Bronchoscopy: You will need to be sedated for this exam. A fiberoptic flexible, lighted tube is passed through your mouth into the bronchi (the larger tubes which carry air to the lungs). This can help find some tumors or blockages in the lungs. At the same time, it can also be used to take biopsies (samples of tissue) or samples of lung secretions to be examined under a microscope for cancer cells or precancerous cells. Studies are being done to see if annual exams will be helpful in finding premalignant changes in people at high risk.

Endobronchial ultrasound: In this technique the bronchoscopy tube is fitted with an ultrasound emitter and receiver at its tip. This may be helpful in gauging the size of the tumor and in spotting enlarged lymph nodes. A fine needle passed through the biopsy channel can sample these nodes under ultrasound guidance.

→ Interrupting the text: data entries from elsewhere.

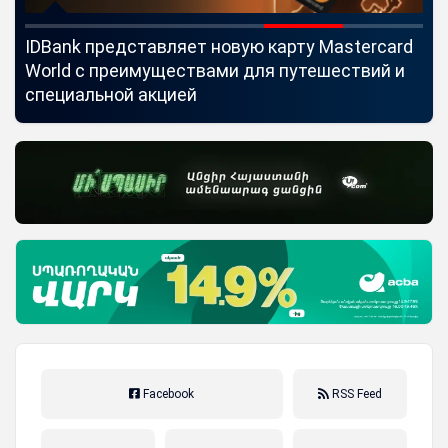
IDBank представляет новую карту Mastercard
Uc
World с преимуществами для путешествий и
мо
специальной акцией
по
Facebook
RSS Feed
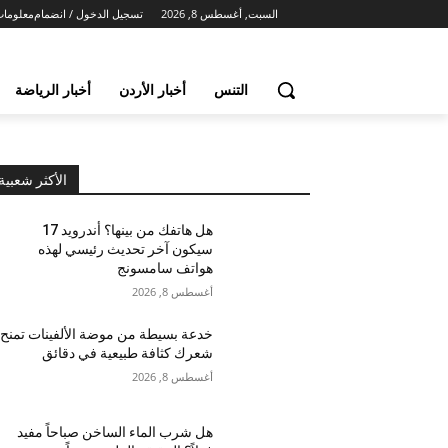
السبت, أغسطس 8, 2026
تسجيل الدخول / انضمام
معلومات
التنس
أخبار الأردن
أخبار الرياضة
الأكثر شعبية
هل هاتفك من بينها؟ أندرويد 17
سيكون آخر تحديث رئيسي لهذه
هواتف سامسونج
أغسطس 8, 2026
خدعة بسيطة من موضة الألفينات تمنح
شعرك كثافة طبيعية في دقائق
أغسطس 8, 2026
هل شرب الماء الساخن صباحاً مفيد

Endoscopic esophageal ultrasound (EUS): In this technique a flexible fiberoptic scope is fitted with an ultrasound emitter and receiver at its tip and passed into the esophagus. This is done with light sedation. The esophagus is close to some lymph nodes inside the chest, and lung cancer can spread to these lymph nodes. Ultrasound images taken from inside the esophagus can be helpful in finding large lymph nodes inside the chest that might contain metastatic lung cancer. A fine needle passed through the biopsy channel can sample these nodes under ultrasound guidance.

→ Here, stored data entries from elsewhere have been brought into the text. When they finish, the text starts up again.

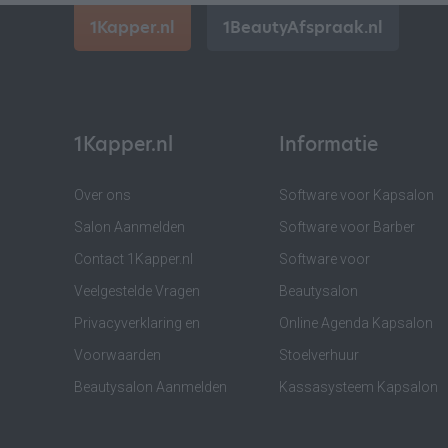
1Kapper.nl
1BeautyAfspraak.nl
1Kapper.nl
Informatie
Over ons
Software voor Kapsalon
Salon Aanmelden
Software voor Barber
Contact 1Kapper.nl
Software voor
Veelgestelde Vragen
Beautysalon
Privacyverklaring en
Online Agenda Kapsalon
Voorwaarden
Stoelverhuur
Beautysalon Aanmelden
Kassasysteem Kapsalon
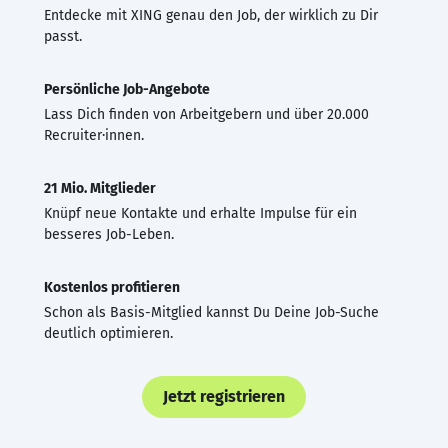
Entdecke mit XING genau den Job, der wirklich zu Dir
passt.
Persönliche Job-Angebote
Lass Dich finden von Arbeitgebern und über 20.000
Recruiter·innen.
21 Mio. Mitglieder
Knüpf neue Kontakte und erhalte Impulse für ein
besseres Job-Leben.
Kostenlos profitieren
Schon als Basis-Mitglied kannst Du Deine Job-Suche
deutlich optimieren.
Jetzt registrieren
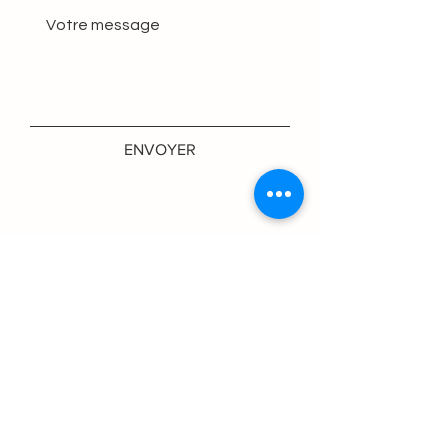
ENVOYER
Recevez nos newsletters
S'abonner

Mediastinoscopy and mediastinotomy: For both of these procedures, you will receive general anesthesia (be put into a deep sleep). With mediastinoscopy a small cut is made in your neck and a hollow lighted tube is inserted behind the sternum (breastbone). Special instruments, operated through this tube, can be used to take a tissue sample from the mediastinal lymph nodes (along the windpipe and the major bronchial tube areas). Looking at the samples under a microscope can show whether cancer cells are present.

Mediastinotorny also removes samples of mediastinal lymph nodes while the patient is under general anesthesia. Unlike mediastinoscopy, the surgeon opens the chest cavity by making a small incision beside the sternum. This allows the surgeon to reach lymph nodes that are not reached by standard mediastinoscopy.

Thoracentesis and thoracoscopy: These procedures are done to find out whether or not a build-up of fluid around the lungs (pleural effusion) is the result of cancer spreading to the membranes that cover the lungs (pleura). The build-up might also be caused by a condition such as heart failure or an infection. For thoracentesis, the skin is numbed and a needle is placed between the ribs to drain the fluid. The fluid is checked under a microscope to look for cancer cells.

Chemical tests of the fluid are also sometimes useful in distinguishing a malignant pleural effusion from a benign one. Once a malignant pleural fluid has been diagnosed, thoracentesis may be repeated to remove more fluid. Fluid build-up can prevent the lungs from filling with air, so thoracentesis can help the patient breathe better.

Thoracoscopy is a procedure that uses a thin, lighted tube connected to a video camera and monitor to view the space between the lungs and the chest wall. Using this, the doctor can see cancer deposits and remove a small piece of the tissue to be examined under the microscope. Thoracoscopy can also be used to sample lymph nodes and fluid.

Blood counts and blood chemistry: A complete blood count (CBC) determines whether your blood has the correct number of various cell types. For example, it can show if you are anemic. This test will be repeated regularly if you are treated with chemotherapy, because these drugs temporarily affect blood-forming cells of the bone marrow. The blood chemistry tests can spot abnormalities in some of your organs. If cancer has spread to the liver and bones, it may cause certain chemical abnormalities in the blood. If one of these in particular, called the LDH, is elevated, it usually means that the outlook for cure or long-term survival isn’t good.